Problem
When using Tableau to connect to Databricks and extract data from large tables, the extract refresh process fails with an error message.
Total size of serialized results of tasks is bigger than spark.driver.maxResultSize.
This issue can occur with any kind of compute, but comes up most often when using serverless compute because the spark.driver.maxResultSize
configuration cannot be changed in serverless.
Cause
The amount of data being extracted from the Databricks tables exceeds the default spark.driver.maxResultSize
limit.

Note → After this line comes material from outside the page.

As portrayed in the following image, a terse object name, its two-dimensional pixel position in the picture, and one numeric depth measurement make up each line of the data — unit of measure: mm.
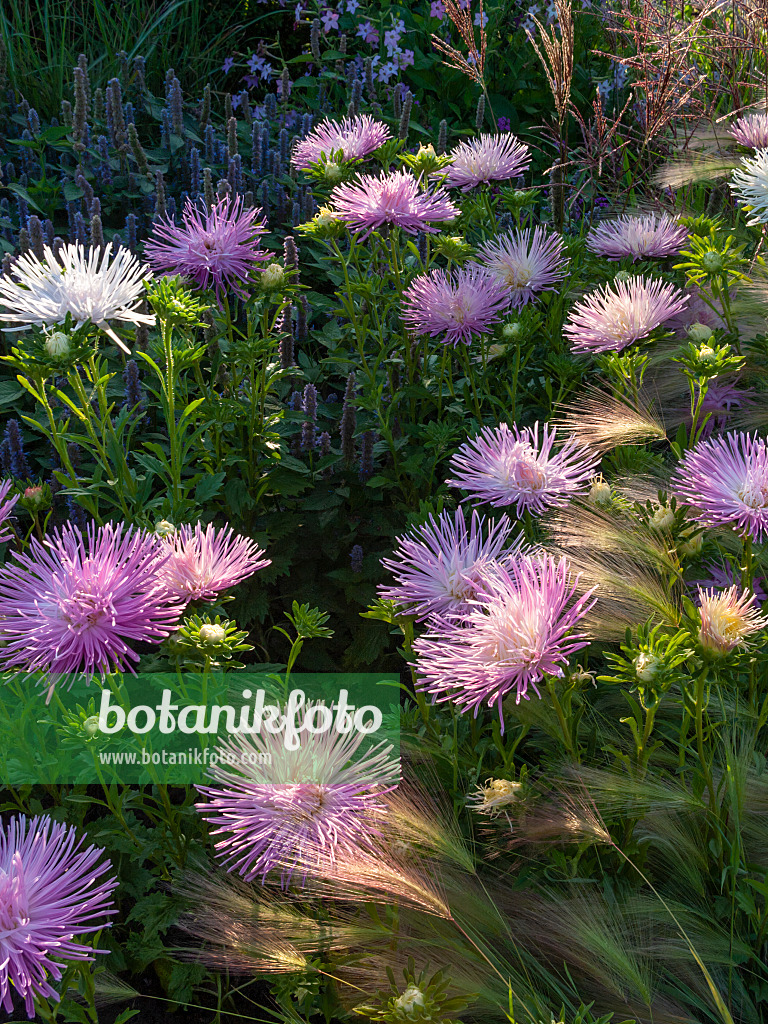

This can happen when ODBC connection parameters disable Cloud Fetch.
Solution
In your connection parameters, locate and delete the EnableQueryResultDownload=0
parameter to re-enable Cloud Fetch.
Preventative measures
Optimize your queries to retrieve only the necessary data from Databricks tables, reducing the amount of data transferred and processed.
If using classic compute, you can increase the value of spark.driver.maxResultSize
to a larger limit.
- Click on your compute, and navigate to the Advanced options section.
- Click to expand. Under the Spark tab, in the Spark config field, add the following config.
spark.driver.maxResultSize <size>
The value of <size>
depends on your driver size and the current value. To check the current value, open the Spark UI, navigate to the Environment tab, and search for the spark.driver.maxResultSize
configuration. When making this change, make sure to choose a value that is higher than the current value you see in the Spark UI.